The Chinese researchers found the methane hydrate, also known as crystal gas, because of its molecular structure, in a layer of sediment 15 to 20 meters (50 to 65 feet) thick off the Chinese coast. "It was embedded in clay and silt ," says John Roberts, whose firm Geotek provided the technical equipment for the drilling expedition.

This is the sort of information natural gas companies like to hear. The porosity of this sediment mix is well suited to drilling for the gas. "The gas hydrate has never found in this form before," Roberts explains. It suddenly seems conceivable that production using conventional techniques could work.

One possible method would involve the use of drilling tubes that would conduct heated fluid into the cold reservoirs. This would dissolve the icy cage encasing the methane. The next step would be to capture the gas through a second opening.

These are the kinds of prospects that have inspired others to emulate the Chinese researchers' success. Japan has built the world's largest research drilling ship, the Chikyu, primarily to study methane hydrate. India has invested €200 million to launch a major national program -- and has already reported successes.

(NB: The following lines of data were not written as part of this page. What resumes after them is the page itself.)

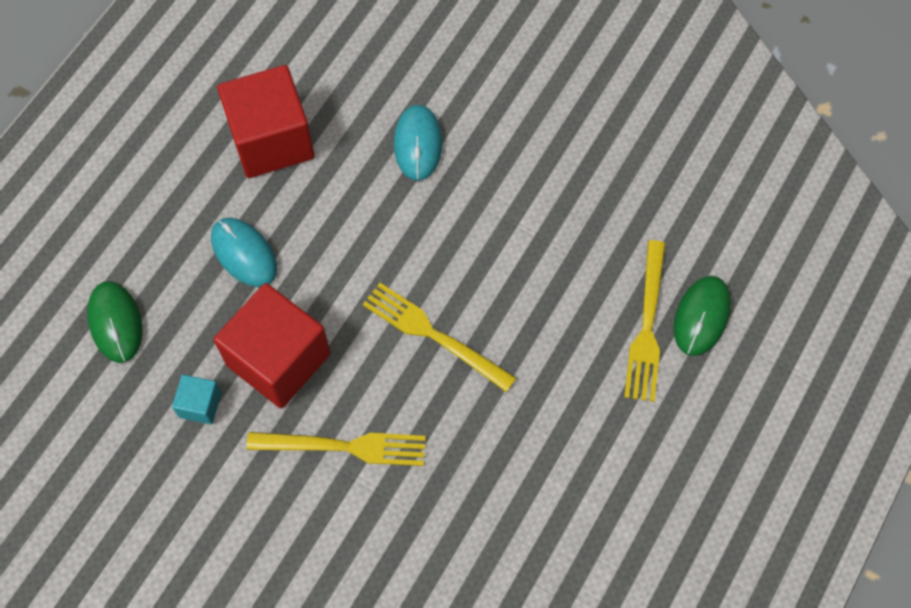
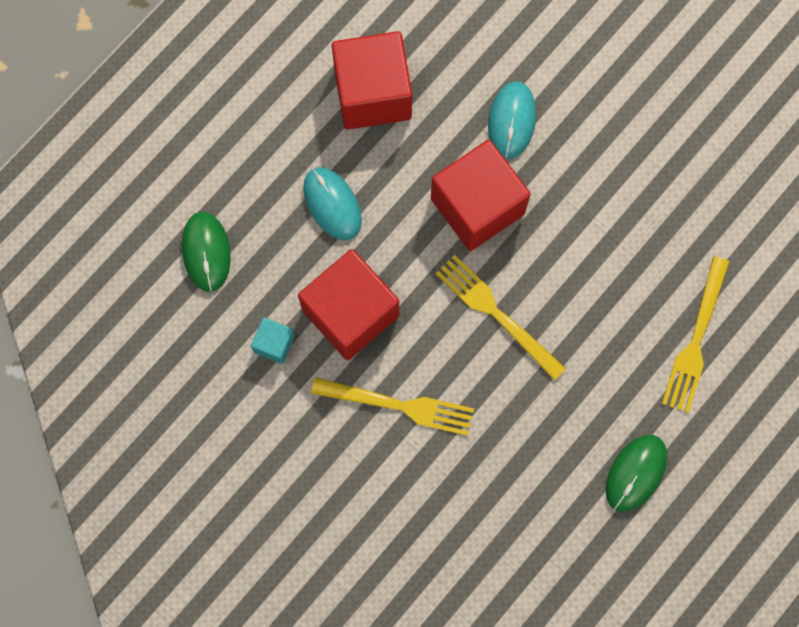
camera: 10 degrees right, 10 degrees up
(396, 231) = (477, 206): none -> red cube
(701, 316) = (749, 339): green mouse -> green mouse (635, 473)

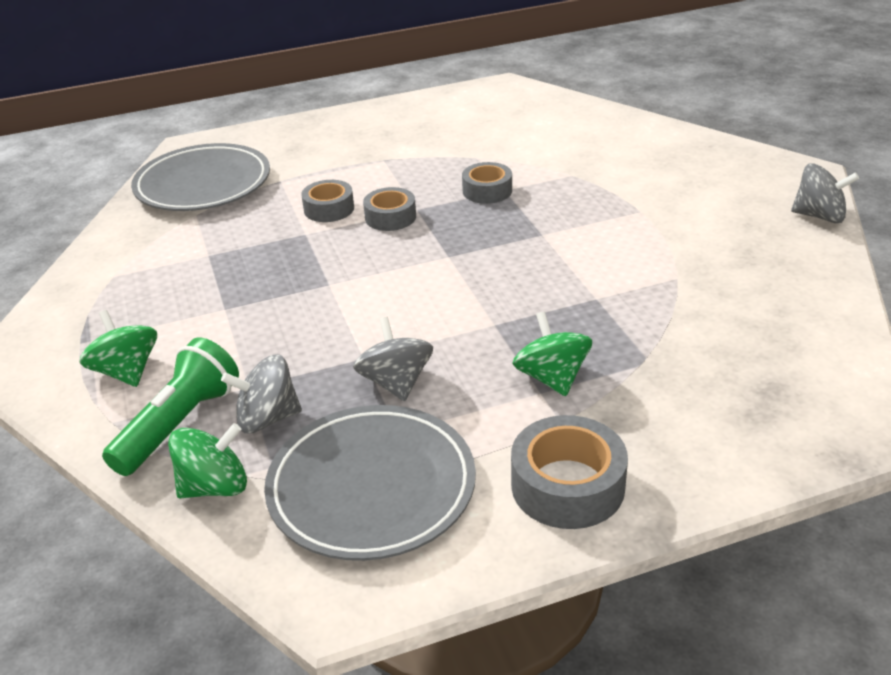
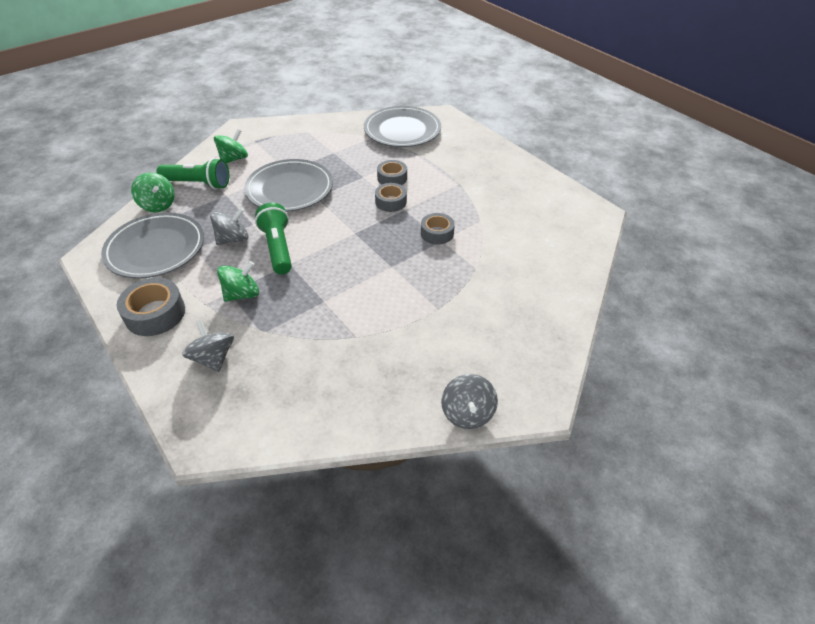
camera: 70 degrees right, 10 degrees up
(267, 418) = (203, 207): grey spinning top -> grey spinning top (213, 358)
(286, 309) = (290, 189): none -> grey plate
(447, 333) = (278, 248): none -> green flashlight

Indian researchers discovered a 132-meter (433-foot) thick layer of methane hydrate in the Krishna-Godavari Basin. "One of the thickest that's ever been found in the world," says Malcolm Lall, the director of the Indian gas hydrate program. The team has also been successful in the Andaman Islands, were they discovered, 600 meters (984 feet) beneath the ocean floor, a layer of frozen methane embedded in ash sediments from prehistoric volcanic eruptions. "This too is a first," says Lall.

But many scientists see the flames licking out of samples in Indian and Chinese laboratories as a warning sign. They fear that one day the methane from the ocean floor will heat up the world's climate to a far greater extent than coal, oil and natural gas do today.

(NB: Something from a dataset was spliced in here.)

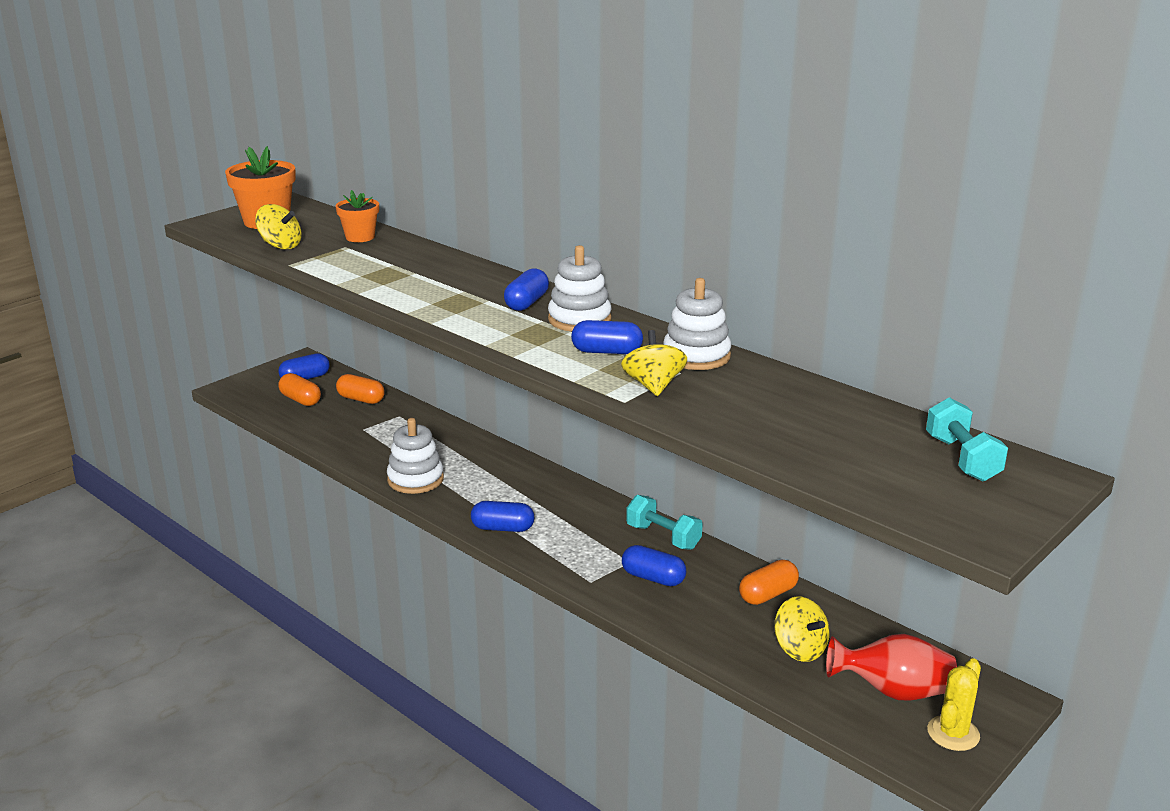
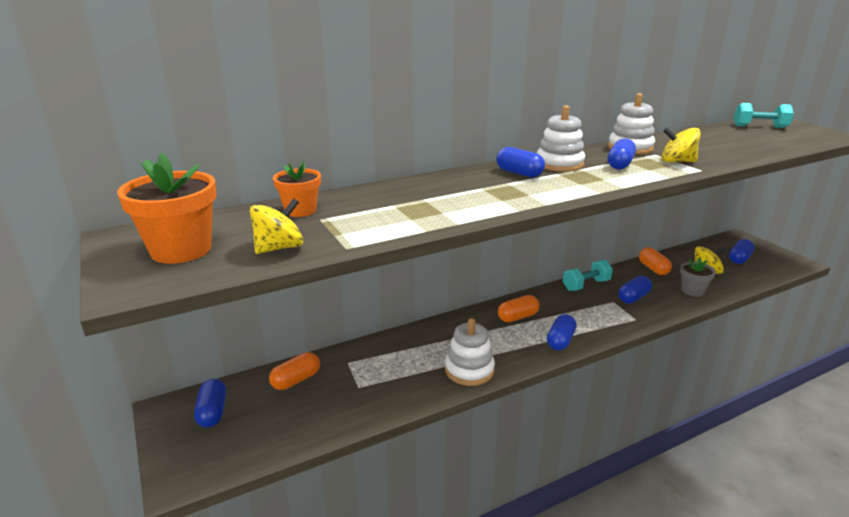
camera: 70 degrees left, 0 degrees up
(300, 400) = (262, 421): orange capsule -> orange capsule (518, 317)
(715, 632) = (692, 291): none -> grey flower pot
(892, 691) = (739, 259): red vase -> blue capsule
(953, 733) = (769, 254): yellow cactus -> none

This is precisely what scientists at the Institute for Marine Research (GEOMAR) based in the northern German seaport of Kiel want to avert. They hope to be able to transform a potential curse into a blessing before it's too late. They envision a method whereby the flammable gas would be extracted from the sediment with the help of carbon dioxide.

"The carbon dioxide could be obtained from the exhaust gases of coal power plants, for instance," says Klaus Wallmann, the direct of a research project known as SUGAR, which was recently formed to study the issue. What he proposes sounds almost too good to be true: producing fuel while sequestering greenhouse gas deep beneath the ocean floor -- eliminating energy bottlenecks while simultaneously putting the brakes on global warming.

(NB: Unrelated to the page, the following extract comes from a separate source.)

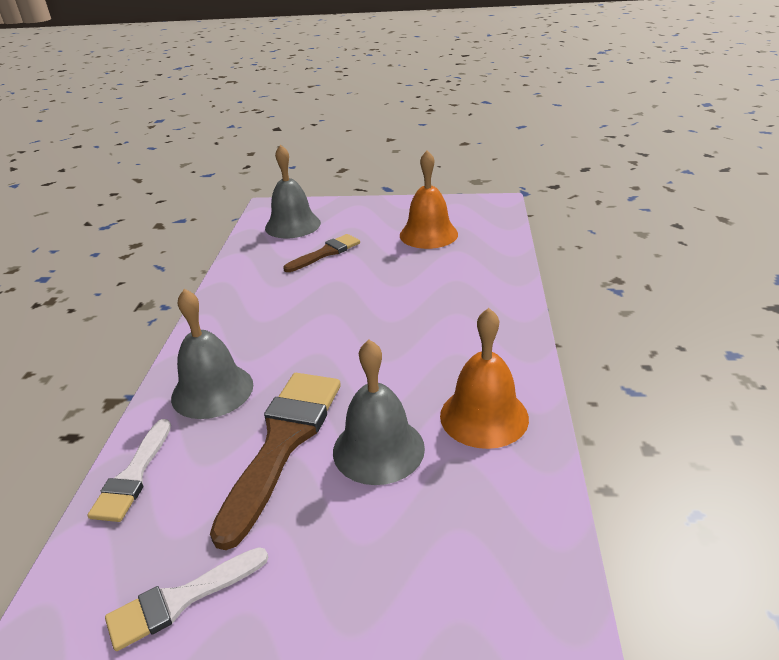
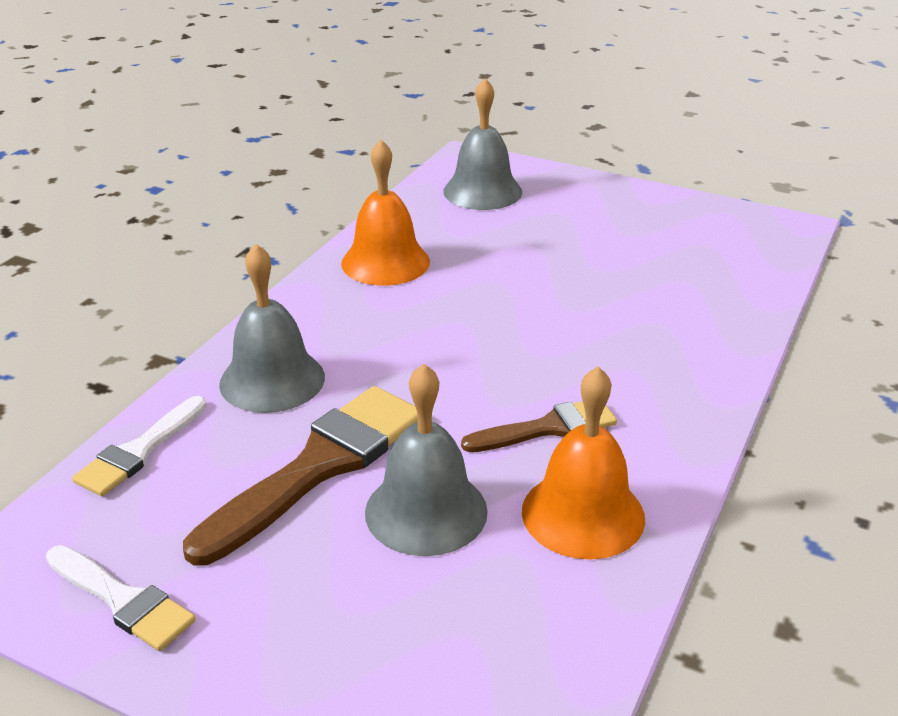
camera: 20 degrees right, 0 degrees up
(181, 600) = (122, 600): white brush -> white brush turned 135 degrees counterclockwise
(326, 253) = (504, 241): brown brush -> brown brush (547, 428)
(428, 234) = (659, 249): orange bell -> orange bell (385, 262)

Wallmann and his colleagues base their theories on a reaction scientists noticed more than a decade ago. When a certain amount of pressure is applied to the cage-like crystal structure, carbon dioxide can penetrate the layer of ice, at which point it displaces the methane. Then a new cage of frozen water molecules forms around the carbon dioxide. "This behavior has already been demonstrated in laboratory experiments," says Wallmann.

He is also impressed by the ratio at which the gases are exchanged. For each dissolved molecule of methane, up to five molecules of carbon dioxide disappear into the ice cage.